Steve McEllistrem

The Devereaux Dilemma

The Poetry of Life

I don’t consider myself a poet, but maybe I should. After all, poetry is about the creative use of language to evoke images and emotions, and I try to do that, perhaps not as prettily as a poet, but with as much flavor as I can.

I think of beauty when I think of poetry – the integration of words into a pleasing and often unpredictable form – and I delight in its presentation even when I don’t quite understand it.

But isn’t that what life is too, the integration of molecules into pleasing and often unpredictable forms that we don’t always understand?

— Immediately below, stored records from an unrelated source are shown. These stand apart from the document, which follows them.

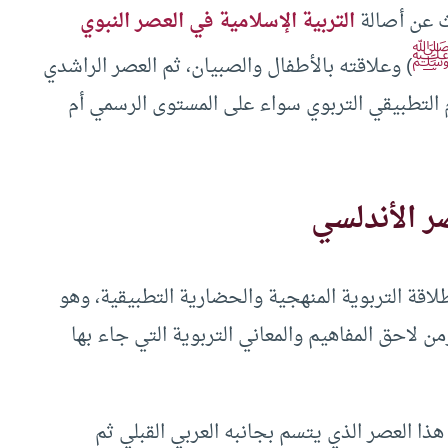
ث عن أصالة
التربية الإسلامية في العصر النبوي
) وعلاقته بالأطفال والصبيان، ثم العصر الراشدي
 التطبيقي التربوي سواء على المستوى الرسمي أم
صر الأندلسي
اقة التربوية المنهجية والحضارية التطبيقية، وهو
ن لاحق المفاهيم والمعاني التربوية التي جاء بها
هذا العصر الذي يتسم بجانبه العربي القبلي ثم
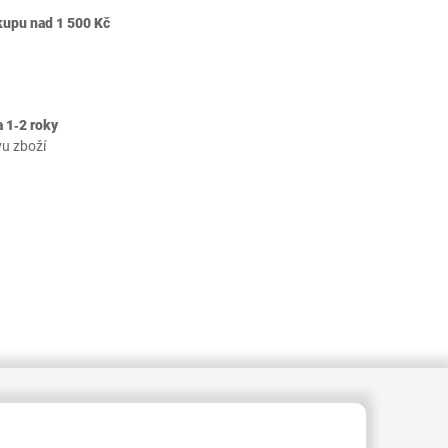
kupu nad 1 500 Kč
 1‐2 roky
vu zboží
409000002956146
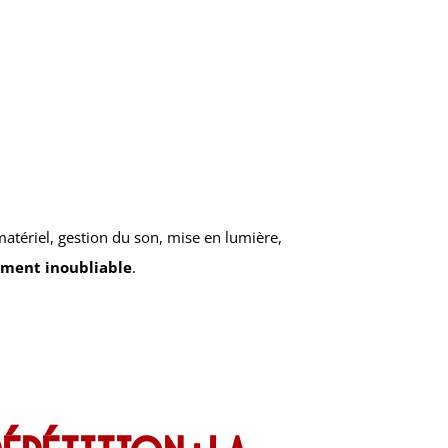
matériel, gestion du son, mise en lumière,
ment inoubliable
.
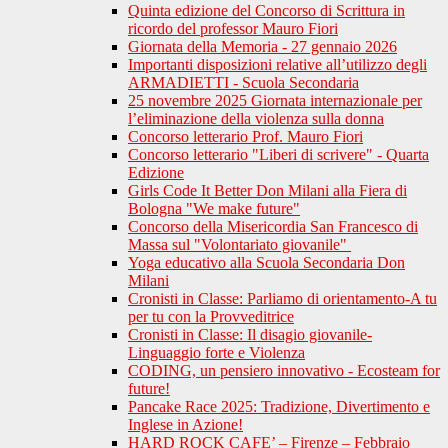
Quinta edizione del Concorso di Scrittura in
ricordo del professor Mauro Fiori
Giornata della Memoria - 27 gennaio 2026
Importanti disposizioni relative all’utilizzo degli
ARMADIETTI - Scuola Secondaria
25 novembre 2025 Giornata internazionale per
l’eliminazione della violenza sulla donna
Concorso letterario Prof. Mauro Fiori
Concorso letterario "Liberi di scrivere" - Quarta
Edizione
Girls Code It Better Don Milani alla Fiera di
Bologna "We make future"
Concorso della Misericordia San Francesco di
Massa sul "Volontariato giovanile"
Yoga educativo alla Scuola Secondaria Don
Milani
Cronisti in Classe: Parliamo di orientamento-A tu
per tu con la Provveditrice
Cronisti in Classe: Il disagio giovanile-
Linguaggio forte e Violenza
CODING, un pensiero innovativo - Ecosteam for
future!
Pancake Race 2025: Tradizione, Divertimento e
Inglese in Azione!
HARD ROCK CAFE’ – Firenze – Febbraio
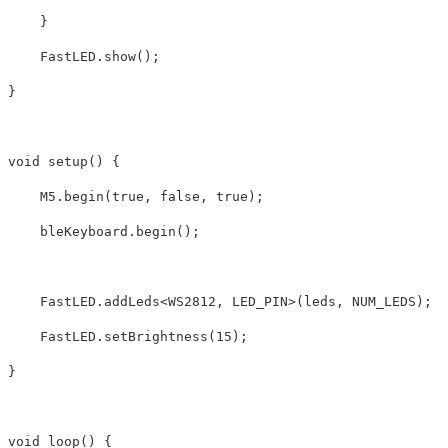
}
FastLED
.
show
();
}
void
setup
()
{
M5
.
begin
(
true
,
false
,
true
);
bleKeyboard
.
begin
();
FastLED
.
addLeds
<
WS2812
,
LED_PIN
>
(
leds
,
NUM_LEDS
);
FastLED
.
setBrightness
(
15
);
}
void
loop
()
{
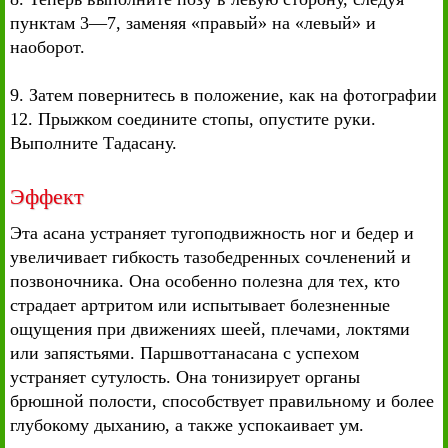
пунктам 3—7, заменяя «правый» на «левый» и
наоборот.
9. Затем повернитесь в положение, как на фотографии
12. Прыжком соедините стопы, опустите руки.
Выполните Тадасану.
Эффект
Эта асана устраняет тугоподвижность ног и бедер и
увеличивает гибкость тазобедренных сочленений и
позвоночника. Она особенно полезна для тех, кто
страдает артритом или испытывает болезненные
ощущения при движениях шеей, плечами, локтями
или запястьями. Паршвоттанасана с успехом
устраняет сутулость. Она тонизирует органы
брюшной полости, способствует правильному и более
глубокому дыханию, а также успокаивает ум.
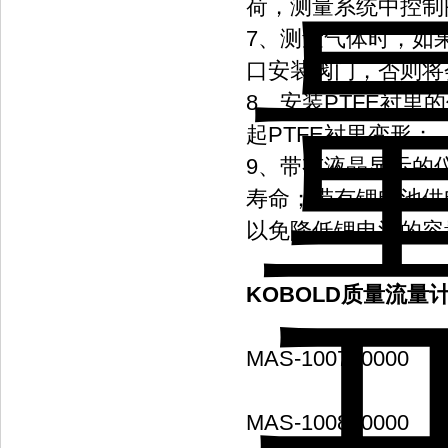
荷，测量系统中控制
7、测量气体时，如
口安装阀门，否则将
8、安装PTFE衬
起PTFE衬里变形；
9、带有液晶显示的
寿命；带有锂电池供
以免降低锂电池的容
KOBOLD质量流量
MAS-100700000
MAS-100800000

Everything we experience around us, animate or inanimate, produces an emotional reaction, bitter or pleasant. We see a spider and we react with fear, an evolutionary response to creatures that can harm us. We generally don’t think of those creatures as beautiful because our ancient ancestors survived by escaping deadly spiders and that healthy fear became wired into our DNA.

The same holds true for snakes. Both spiders and snakes had the potential to kill us for hundreds of millennia and both did so with stealth. We didn’t see them coming until they were upon us. Then they struck (because we unknowingly invaded their space) and we experienced a jolt of adrenaline.

Spiders and snakes are no more a threat than charging rhinos or lions. Yet we don’t instinctively fear lions and rhinos because our predecessors generally saw and heard them coming. They had time to prepare. Maybe only seconds, but still they had time. So the fear of those creatures never got hard-wired into us.

And yet if you look at a spider or snake under a microscope with enough magnification so that you no longer know you’re seeing a spider or snake and instead you’re just studying patterns and shapes, you likely will find those images pleasing.

My point is, we learn beauty. If spiders delivered excellent health to humans rather than toxins that can kill us, we would consider them beautiful. If snakes brought long life, we would worship them.

Moreover, what is ugly to us in one generation is sometimes considered pleasing in another. Think of rock-and-roll or rap with respect to your grandparents or great-grandparents. They wouldn’t consider those melodies music; they’d generally think of those songs as discordant noise.

We learn to take pleasure in certain experiences despite or perhaps because of our forebears. We rebel against them and create our own beauty. We decide for ourselves what is poetry and what is godawful caterwauling.

Not every person will like everything. Some folks can’t stand Beethoven’s music. Some find Shakespeare boring. I read poems and often ask myself what the hell the poets are talking about.

For example, when Michael Benedikt wrote, “The narcissist’s eye is blue, fringed with white and covered with tempting salad leaves,” [from his poem The Eye] I had no idea what he meant. It’s pleasing nonetheless to put those sounds together in my head.

So I try to at least understand the beauty in everything, even those things I personally find ugly. I don’t always succeed, of course. Some things I’ll just never get. But that’s okay. I’ll just seek elsewhere, find something else to amaze me. I’ll keep looking for new experiences upon which to build my castle in the air.